WHAT YOU HAVE TO DO: Please turn the lines of the records below, from the line with "19: (290, 171)" through the line with "48: (207, 39)", both included, into a numbered list with blank lines dropped. Leave the pictures out of the answer.

DATA IN THIS EXERCISE:
────────────────────

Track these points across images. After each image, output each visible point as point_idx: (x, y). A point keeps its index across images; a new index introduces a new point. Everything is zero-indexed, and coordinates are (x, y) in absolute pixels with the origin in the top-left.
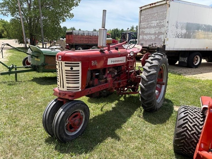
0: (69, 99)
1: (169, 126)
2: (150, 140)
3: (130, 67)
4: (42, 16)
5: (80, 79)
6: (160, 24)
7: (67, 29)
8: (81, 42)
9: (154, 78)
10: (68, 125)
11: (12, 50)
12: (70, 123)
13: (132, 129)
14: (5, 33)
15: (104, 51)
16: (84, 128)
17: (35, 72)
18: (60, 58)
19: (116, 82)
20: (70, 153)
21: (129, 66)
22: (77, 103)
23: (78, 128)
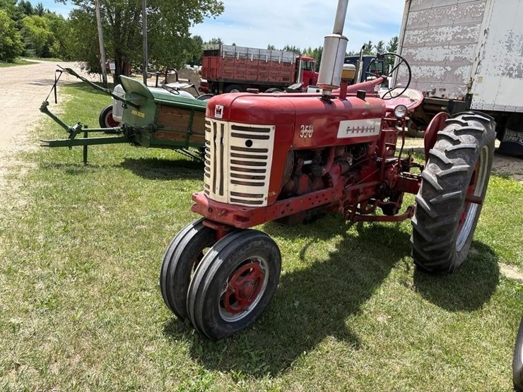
0: (236, 226)
1: (490, 318)
2: (446, 357)
3: (388, 148)
4: (148, 7)
5: (268, 175)
6: (462, 37)
7: (204, 42)
8: (240, 75)
9: (460, 184)
10: (228, 296)
11: (72, 88)
12: (234, 291)
13: (390, 317)
14: (57, 45)
15: (334, 98)
16: (264, 305)
17: (127, 145)
18: (219, 111)
19: (350, 188)
20: (229, 371)
21: (387, 146)
22: (253, 237)
23: (249, 304)
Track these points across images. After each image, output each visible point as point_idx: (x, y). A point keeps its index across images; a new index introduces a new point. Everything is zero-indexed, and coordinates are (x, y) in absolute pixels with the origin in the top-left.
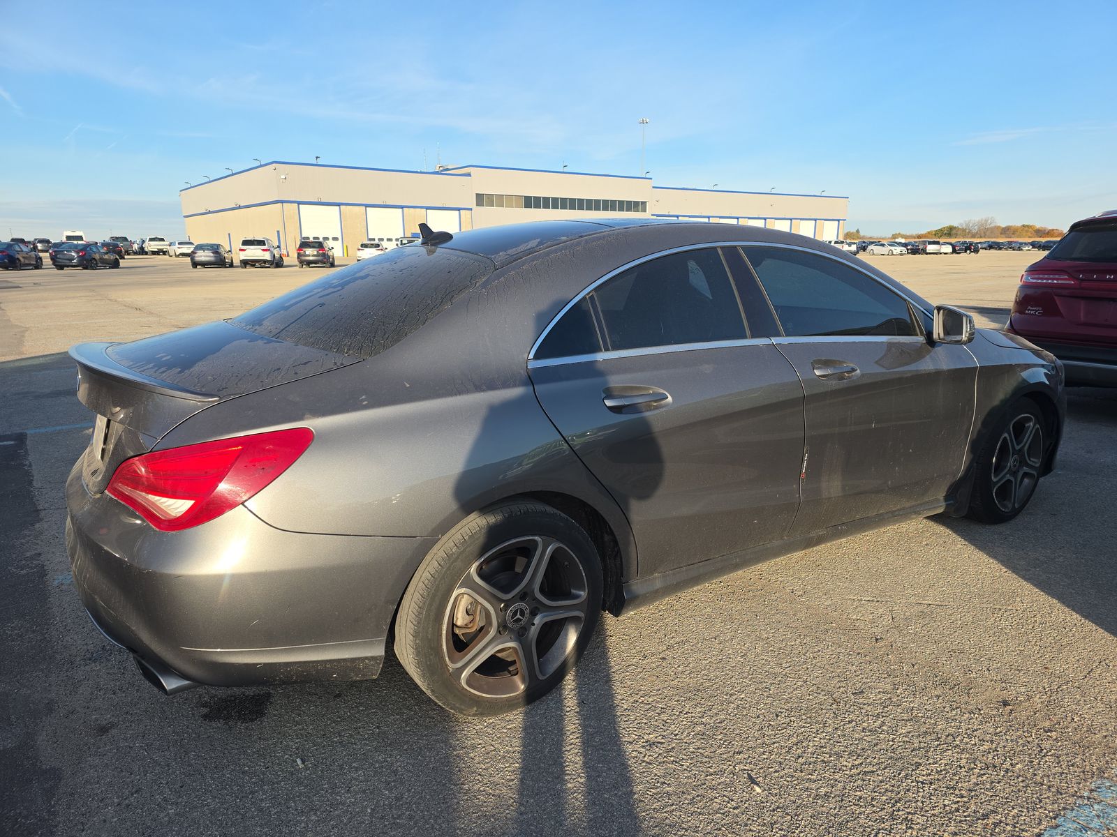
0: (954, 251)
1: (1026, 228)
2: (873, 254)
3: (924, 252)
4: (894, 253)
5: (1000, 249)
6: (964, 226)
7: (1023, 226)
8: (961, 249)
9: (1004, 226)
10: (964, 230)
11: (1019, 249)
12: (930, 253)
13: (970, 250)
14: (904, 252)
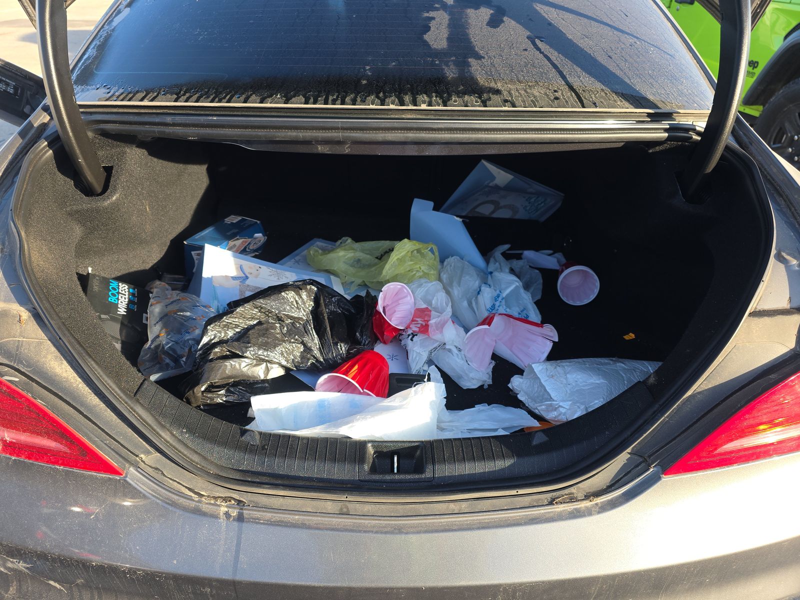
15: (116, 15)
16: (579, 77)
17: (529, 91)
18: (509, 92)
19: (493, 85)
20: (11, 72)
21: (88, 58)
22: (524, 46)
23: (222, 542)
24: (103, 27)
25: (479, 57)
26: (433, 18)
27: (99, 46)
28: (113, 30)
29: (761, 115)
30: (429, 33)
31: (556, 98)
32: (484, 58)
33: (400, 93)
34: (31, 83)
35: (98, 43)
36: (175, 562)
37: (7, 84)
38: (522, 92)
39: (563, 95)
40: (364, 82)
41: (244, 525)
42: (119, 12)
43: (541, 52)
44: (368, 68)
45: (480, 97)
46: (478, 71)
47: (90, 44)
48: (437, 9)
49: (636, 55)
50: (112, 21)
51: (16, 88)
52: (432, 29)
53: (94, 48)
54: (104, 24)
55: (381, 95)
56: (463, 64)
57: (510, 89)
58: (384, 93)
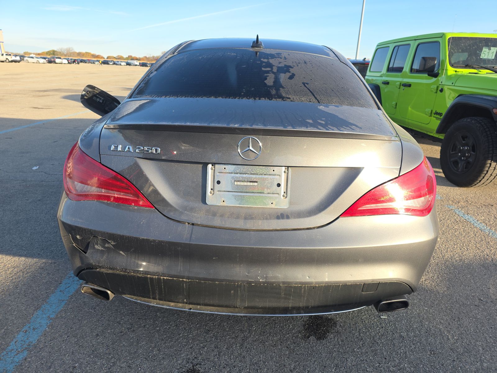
0: (69, 63)
1: (88, 54)
2: (29, 62)
3: (55, 62)
4: (40, 62)
5: (86, 63)
6: (60, 51)
7: (86, 52)
8: (71, 62)
9: (78, 52)
10: (60, 53)
11: (94, 63)
12: (57, 63)
13: (75, 62)
14: (45, 62)
15: (151, 74)
16: (319, 96)
17: (300, 98)
18: (293, 99)
19: (288, 96)
20: (103, 94)
21: (141, 87)
22: (300, 85)
23: (186, 231)
24: (145, 77)
25: (283, 88)
26: (269, 76)
27: (145, 83)
28: (150, 78)
29: (444, 138)
30: (267, 80)
31: (310, 101)
32: (285, 88)
33: (255, 97)
34: (110, 99)
35: (145, 82)
36: (170, 237)
37: (100, 99)
38: (298, 99)
39: (313, 101)
40: (243, 94)
41: (194, 226)
42: (152, 73)
43: (306, 87)
44: (244, 90)
45: (283, 99)
46: (283, 92)
47: (141, 83)
48: (270, 73)
49: (344, 90)
50: (149, 75)
51: (103, 101)
52: (268, 79)
53: (143, 84)
54: (146, 76)
55: (248, 97)
56: (277, 90)
57: (294, 98)
58: (249, 97)
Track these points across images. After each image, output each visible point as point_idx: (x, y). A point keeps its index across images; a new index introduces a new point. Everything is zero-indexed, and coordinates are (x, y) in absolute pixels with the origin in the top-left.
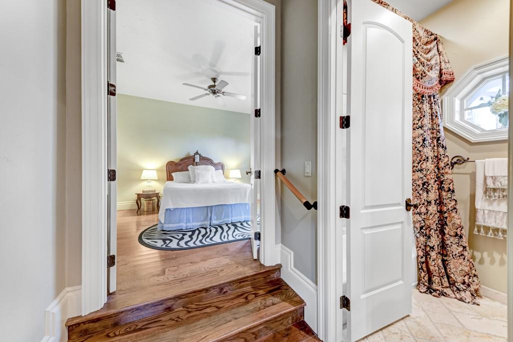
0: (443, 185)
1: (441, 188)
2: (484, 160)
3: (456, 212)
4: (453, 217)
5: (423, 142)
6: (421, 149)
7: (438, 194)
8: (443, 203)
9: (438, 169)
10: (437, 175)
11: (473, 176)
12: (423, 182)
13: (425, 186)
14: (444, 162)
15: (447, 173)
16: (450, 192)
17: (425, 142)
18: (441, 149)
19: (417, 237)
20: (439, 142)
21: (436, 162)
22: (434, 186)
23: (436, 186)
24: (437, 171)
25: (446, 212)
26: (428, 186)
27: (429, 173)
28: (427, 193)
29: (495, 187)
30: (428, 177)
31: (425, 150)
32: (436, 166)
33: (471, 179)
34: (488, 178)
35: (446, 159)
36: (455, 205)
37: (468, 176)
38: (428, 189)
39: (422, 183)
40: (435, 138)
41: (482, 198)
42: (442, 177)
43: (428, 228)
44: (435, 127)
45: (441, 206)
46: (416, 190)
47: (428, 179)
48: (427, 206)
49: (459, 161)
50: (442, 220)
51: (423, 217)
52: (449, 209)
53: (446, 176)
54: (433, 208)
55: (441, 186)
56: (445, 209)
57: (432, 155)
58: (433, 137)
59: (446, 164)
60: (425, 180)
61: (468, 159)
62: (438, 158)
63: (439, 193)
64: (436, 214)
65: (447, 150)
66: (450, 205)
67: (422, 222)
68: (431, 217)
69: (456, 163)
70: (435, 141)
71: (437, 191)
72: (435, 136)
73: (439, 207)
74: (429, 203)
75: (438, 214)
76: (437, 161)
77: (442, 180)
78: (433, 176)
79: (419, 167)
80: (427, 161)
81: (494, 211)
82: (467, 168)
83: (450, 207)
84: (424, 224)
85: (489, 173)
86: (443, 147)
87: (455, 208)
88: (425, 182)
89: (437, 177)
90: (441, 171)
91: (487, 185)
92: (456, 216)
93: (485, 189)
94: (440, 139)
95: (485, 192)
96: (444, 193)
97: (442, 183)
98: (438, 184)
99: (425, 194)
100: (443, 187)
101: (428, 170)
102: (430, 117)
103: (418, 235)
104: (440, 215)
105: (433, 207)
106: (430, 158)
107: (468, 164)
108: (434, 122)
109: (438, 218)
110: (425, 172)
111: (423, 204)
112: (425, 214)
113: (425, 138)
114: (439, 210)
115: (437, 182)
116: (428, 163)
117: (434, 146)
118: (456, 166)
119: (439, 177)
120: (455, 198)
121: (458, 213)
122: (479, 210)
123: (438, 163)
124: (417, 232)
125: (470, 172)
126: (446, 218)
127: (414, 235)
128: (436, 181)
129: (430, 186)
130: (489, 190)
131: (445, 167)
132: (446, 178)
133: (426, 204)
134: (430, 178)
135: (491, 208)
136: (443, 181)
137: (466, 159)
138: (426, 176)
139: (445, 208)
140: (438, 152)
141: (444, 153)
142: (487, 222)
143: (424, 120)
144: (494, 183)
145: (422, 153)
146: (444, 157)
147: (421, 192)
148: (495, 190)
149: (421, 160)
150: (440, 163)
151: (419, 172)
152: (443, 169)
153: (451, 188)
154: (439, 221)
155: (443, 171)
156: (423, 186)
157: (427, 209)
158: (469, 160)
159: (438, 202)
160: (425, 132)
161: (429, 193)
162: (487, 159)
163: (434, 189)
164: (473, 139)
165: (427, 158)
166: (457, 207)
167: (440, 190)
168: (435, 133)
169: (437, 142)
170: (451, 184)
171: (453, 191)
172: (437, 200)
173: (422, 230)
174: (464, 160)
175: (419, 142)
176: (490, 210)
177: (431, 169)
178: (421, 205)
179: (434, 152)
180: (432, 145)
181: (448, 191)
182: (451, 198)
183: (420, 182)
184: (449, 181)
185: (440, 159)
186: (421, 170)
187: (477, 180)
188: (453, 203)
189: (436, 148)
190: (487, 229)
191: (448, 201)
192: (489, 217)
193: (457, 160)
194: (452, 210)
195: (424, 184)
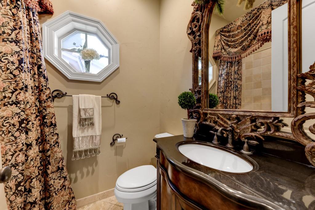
0: (45, 121)
1: (43, 124)
2: (78, 96)
3: (58, 146)
4: (56, 152)
5: (20, 64)
6: (16, 72)
7: (39, 131)
8: (45, 140)
9: (40, 102)
10: (38, 109)
11: (70, 109)
12: (20, 120)
13: (23, 125)
14: (46, 94)
15: (49, 106)
16: (52, 126)
17: (23, 65)
18: (42, 79)
19: (11, 202)
20: (41, 70)
21: (38, 94)
22: (35, 122)
23: (37, 123)
24: (38, 105)
25: (49, 150)
26: (28, 124)
27: (28, 106)
28: (27, 133)
29: (86, 117)
30: (28, 112)
31: (23, 75)
32: (37, 98)
33: (68, 112)
34: (81, 110)
35: (48, 92)
36: (57, 139)
37: (66, 109)
38: (27, 128)
39: (19, 122)
40: (36, 64)
41: (77, 128)
42: (44, 111)
43: (29, 179)
44: (35, 51)
45: (44, 145)
46: (9, 132)
47: (27, 115)
48: (26, 150)
49: (59, 95)
50: (44, 160)
51: (20, 168)
52: (51, 145)
53: (48, 110)
54: (34, 151)
55: (43, 121)
56: (48, 147)
57: (33, 85)
58: (33, 63)
59: (48, 96)
60: (24, 116)
61: (66, 93)
62: (39, 89)
63: (41, 130)
64: (38, 156)
65: (49, 82)
66: (53, 140)
67: (20, 175)
68: (32, 163)
69: (56, 97)
70: (36, 68)
71: (39, 128)
72: (35, 61)
73: (41, 146)
74: (29, 146)
75: (40, 154)
76: (38, 92)
77: (44, 114)
78: (34, 110)
79: (14, 98)
80: (26, 91)
81: (85, 137)
82: (65, 101)
83: (52, 142)
84: (22, 178)
85: (82, 107)
86: (44, 77)
87: (57, 142)
88: (23, 120)
89: (39, 112)
90: (43, 105)
91: (81, 116)
92: (58, 151)
93: (79, 120)
94: (42, 67)
95: (80, 122)
96: (47, 129)
97: (44, 117)
98: (39, 120)
99: (23, 136)
100: (46, 122)
101: (28, 103)
102: (29, 36)
103: (12, 198)
104: (42, 155)
105: (35, 149)
106: (29, 87)
107: (66, 98)
108: (35, 44)
109: (40, 159)
110: (22, 106)
111: (21, 150)
112: (23, 164)
113: (22, 59)
114: (41, 149)
115: (39, 118)
116: (27, 94)
117: (35, 74)
118: (56, 99)
119: (41, 111)
120: (56, 132)
121: (60, 146)
122: (76, 139)
123: (40, 95)
124: (12, 193)
125: (68, 106)
126: (49, 156)
127: (5, 199)
128: (37, 116)
129: (30, 123)
130: (82, 120)
131: (47, 99)
132: (48, 112)
133: (25, 148)
134: (30, 114)
135: (83, 135)
136: (45, 116)
137: (64, 93)
138: (24, 112)
139: (48, 145)
140: (40, 82)
141: (45, 85)
142: (81, 147)
143: (21, 33)
144: (85, 114)
145: (18, 79)
146: (45, 89)
147: (17, 134)
148: (85, 119)
149: (17, 88)
150: (42, 95)
151: (14, 106)
152: (45, 102)
153: (53, 122)
154: (41, 163)
155: (45, 104)
156: (20, 125)
157: (26, 155)
158: (67, 95)
159: (40, 140)
160: (22, 50)
161: (30, 133)
162: (80, 95)
163: (35, 126)
164: (70, 76)
165: (26, 87)
166: (59, 141)
167: (42, 127)
168: (35, 58)
169: (38, 70)
170: (53, 119)
171: (55, 125)
172: (39, 138)
173: (19, 189)
174: (63, 94)
175: (12, 63)
176: (83, 137)
177: (31, 101)
178: (18, 152)
179: (34, 81)
180: (32, 71)
181: (50, 126)
182: (53, 133)
183: (15, 120)
184: (51, 115)
185: (42, 90)
186: (17, 103)
187: (74, 112)
188: (56, 137)
189: (36, 76)
190: (80, 152)
191: (51, 136)
192: (82, 142)
193: (57, 94)
194: (54, 145)
195: (21, 123)
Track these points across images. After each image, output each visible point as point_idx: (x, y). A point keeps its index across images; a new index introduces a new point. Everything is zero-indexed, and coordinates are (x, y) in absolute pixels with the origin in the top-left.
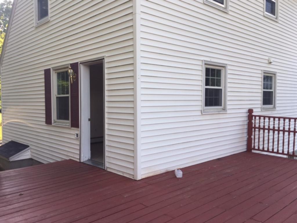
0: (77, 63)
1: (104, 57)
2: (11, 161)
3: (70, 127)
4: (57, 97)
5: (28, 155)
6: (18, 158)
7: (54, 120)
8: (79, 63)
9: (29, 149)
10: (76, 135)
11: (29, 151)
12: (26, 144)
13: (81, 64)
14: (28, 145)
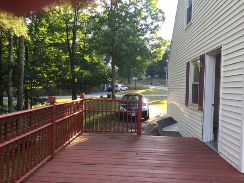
0: (205, 54)
1: (221, 45)
2: (164, 131)
3: (198, 110)
4: (193, 85)
5: (176, 129)
6: (169, 129)
7: (190, 103)
8: (206, 54)
9: (177, 124)
10: (201, 117)
11: (177, 126)
12: (176, 120)
13: (207, 55)
14: (177, 121)
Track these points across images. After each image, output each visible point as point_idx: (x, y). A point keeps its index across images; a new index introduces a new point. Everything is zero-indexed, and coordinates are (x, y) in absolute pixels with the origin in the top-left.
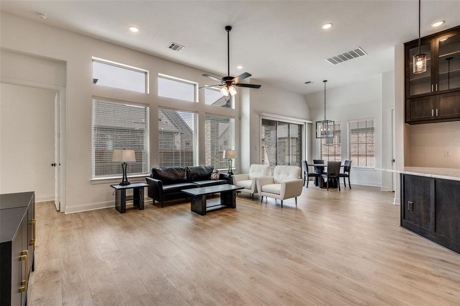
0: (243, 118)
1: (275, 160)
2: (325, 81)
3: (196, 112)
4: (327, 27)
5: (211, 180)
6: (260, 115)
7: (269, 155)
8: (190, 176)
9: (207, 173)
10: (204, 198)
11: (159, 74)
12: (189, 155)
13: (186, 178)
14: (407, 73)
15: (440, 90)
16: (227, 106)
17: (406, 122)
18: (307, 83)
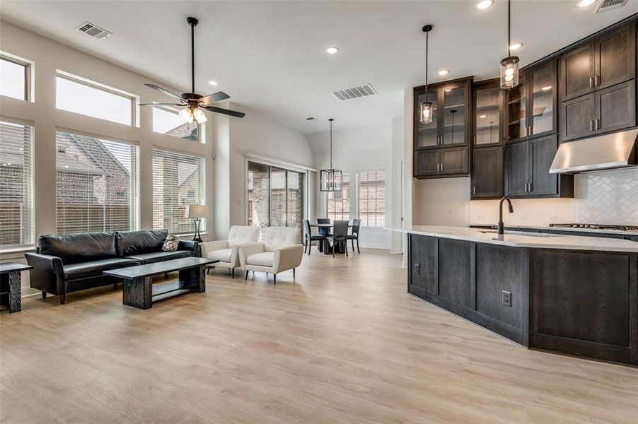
0: (219, 159)
1: (267, 219)
2: (331, 120)
3: (135, 142)
4: (332, 51)
5: (163, 251)
6: (245, 156)
7: (259, 212)
8: (121, 248)
9: (156, 241)
10: (148, 280)
11: (58, 71)
12: (121, 212)
13: (113, 250)
14: (416, 121)
15: (445, 144)
16: (193, 138)
17: (414, 176)
18: (309, 119)
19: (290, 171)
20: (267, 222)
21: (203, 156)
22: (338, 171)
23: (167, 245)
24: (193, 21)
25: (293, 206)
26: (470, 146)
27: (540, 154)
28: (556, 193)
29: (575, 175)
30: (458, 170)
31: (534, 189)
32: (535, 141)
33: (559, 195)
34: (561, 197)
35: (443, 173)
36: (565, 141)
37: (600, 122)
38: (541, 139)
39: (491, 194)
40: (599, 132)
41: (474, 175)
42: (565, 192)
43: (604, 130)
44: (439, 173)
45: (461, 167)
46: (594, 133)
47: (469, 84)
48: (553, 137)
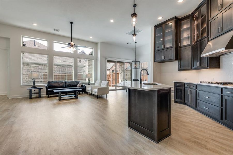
0: (98, 60)
2: (136, 43)
3: (73, 57)
4: (112, 21)
5: (77, 87)
6: (106, 59)
8: (66, 85)
9: (76, 84)
10: (60, 93)
11: (53, 41)
12: (70, 76)
13: (64, 86)
14: (155, 39)
15: (165, 47)
16: (92, 54)
17: (154, 62)
18: (128, 43)
19: (125, 62)
20: (123, 80)
21: (93, 59)
22: (138, 61)
23: (78, 85)
24: (71, 23)
25: (129, 74)
26: (175, 47)
27: (202, 48)
28: (207, 66)
29: (220, 57)
30: (170, 58)
31: (201, 65)
32: (201, 41)
33: (208, 67)
34: (209, 68)
35: (164, 60)
36: (210, 40)
37: (222, 28)
38: (203, 40)
39: (187, 68)
40: (221, 33)
41: (179, 60)
42: (213, 65)
43: (223, 32)
44: (163, 60)
45: (171, 57)
46: (219, 34)
47: (174, 20)
48: (207, 39)
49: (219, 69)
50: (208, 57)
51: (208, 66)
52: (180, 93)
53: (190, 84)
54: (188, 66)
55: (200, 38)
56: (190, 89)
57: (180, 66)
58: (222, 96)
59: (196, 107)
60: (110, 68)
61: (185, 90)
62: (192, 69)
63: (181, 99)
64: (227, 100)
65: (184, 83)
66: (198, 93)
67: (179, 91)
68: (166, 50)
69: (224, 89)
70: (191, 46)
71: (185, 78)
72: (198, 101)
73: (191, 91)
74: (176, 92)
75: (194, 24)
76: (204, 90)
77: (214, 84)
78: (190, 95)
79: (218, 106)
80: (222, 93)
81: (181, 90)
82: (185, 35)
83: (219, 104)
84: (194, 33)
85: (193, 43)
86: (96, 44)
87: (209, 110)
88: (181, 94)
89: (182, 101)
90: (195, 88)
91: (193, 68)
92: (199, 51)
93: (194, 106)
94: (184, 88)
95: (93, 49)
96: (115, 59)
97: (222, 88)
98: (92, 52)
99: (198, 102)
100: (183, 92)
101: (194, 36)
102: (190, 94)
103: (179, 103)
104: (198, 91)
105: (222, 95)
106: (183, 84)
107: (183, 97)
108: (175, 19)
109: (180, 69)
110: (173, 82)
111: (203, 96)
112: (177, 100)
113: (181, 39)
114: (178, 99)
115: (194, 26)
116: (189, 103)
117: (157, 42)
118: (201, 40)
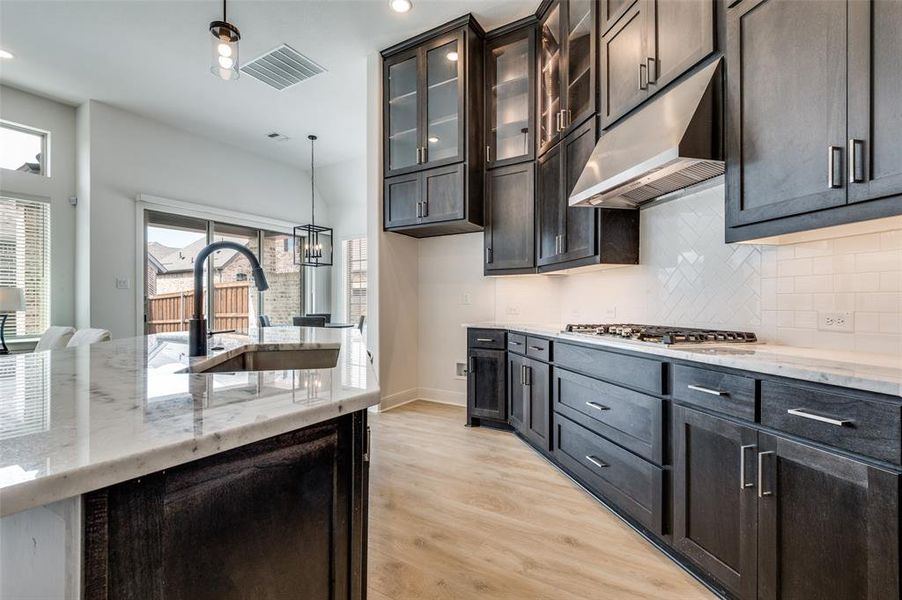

────────────────────

YOUR RESPONSE:
1. 19: (290, 171)
2. 20: (267, 222)
3. 21: (203, 156)
4. 22: (338, 171)
5. 23: (167, 245)
6. 24: (193, 21)
7. 25: (293, 206)
8. 26: (470, 146)
9. 27: (540, 154)
10. 28: (556, 193)
11. 29: (575, 175)
12. 30: (458, 170)
13. 31: (534, 189)
14. 32: (535, 141)
15. 33: (559, 195)
16. 34: (561, 197)
17. 35: (443, 173)
18. 36: (565, 141)
19. 37: (600, 122)
20. 38: (541, 139)
21. 39: (491, 194)
22. 40: (599, 132)
23. 41: (474, 175)
24. 42: (565, 192)
25. 43: (604, 130)
26. 44: (439, 173)
27. 45: (461, 167)
28. 46: (594, 133)
29. 47: (469, 84)
30. 48: (553, 137)
31. 0: (98, 60)
32. 2: (136, 43)
33. 3: (73, 57)
34. 4: (112, 21)
35. 5: (77, 87)
36. 6: (106, 59)
37. 8: (66, 85)
38. 9: (76, 84)
39. 10: (60, 93)
40. 11: (53, 41)
41. 12: (70, 76)
42. 13: (64, 86)
43. 14: (155, 39)
44. 15: (165, 47)
45. 16: (92, 54)
46. 17: (154, 62)
47. 18: (128, 43)
48. 19: (125, 62)
49. 20: (123, 80)
50. 21: (93, 59)
51. 22: (138, 61)
52. 23: (78, 85)
53. 24: (71, 23)
54. 25: (129, 74)
55. 26: (175, 47)
56. 27: (202, 48)
57. 28: (207, 66)
58. 29: (220, 57)
59. 30: (170, 58)
60. 31: (201, 65)
61. 32: (201, 41)
62. 33: (208, 67)
63. 34: (209, 68)
64. 35: (164, 60)
65. 36: (210, 40)
66. 37: (222, 28)
67. 38: (203, 40)
68. 39: (187, 68)
69. 40: (221, 33)
70. 41: (179, 60)
71. 42: (213, 65)
72. 43: (223, 32)
73. 44: (163, 60)
74. 45: (171, 57)
75. 46: (219, 34)
76. 47: (174, 20)
77. 48: (207, 39)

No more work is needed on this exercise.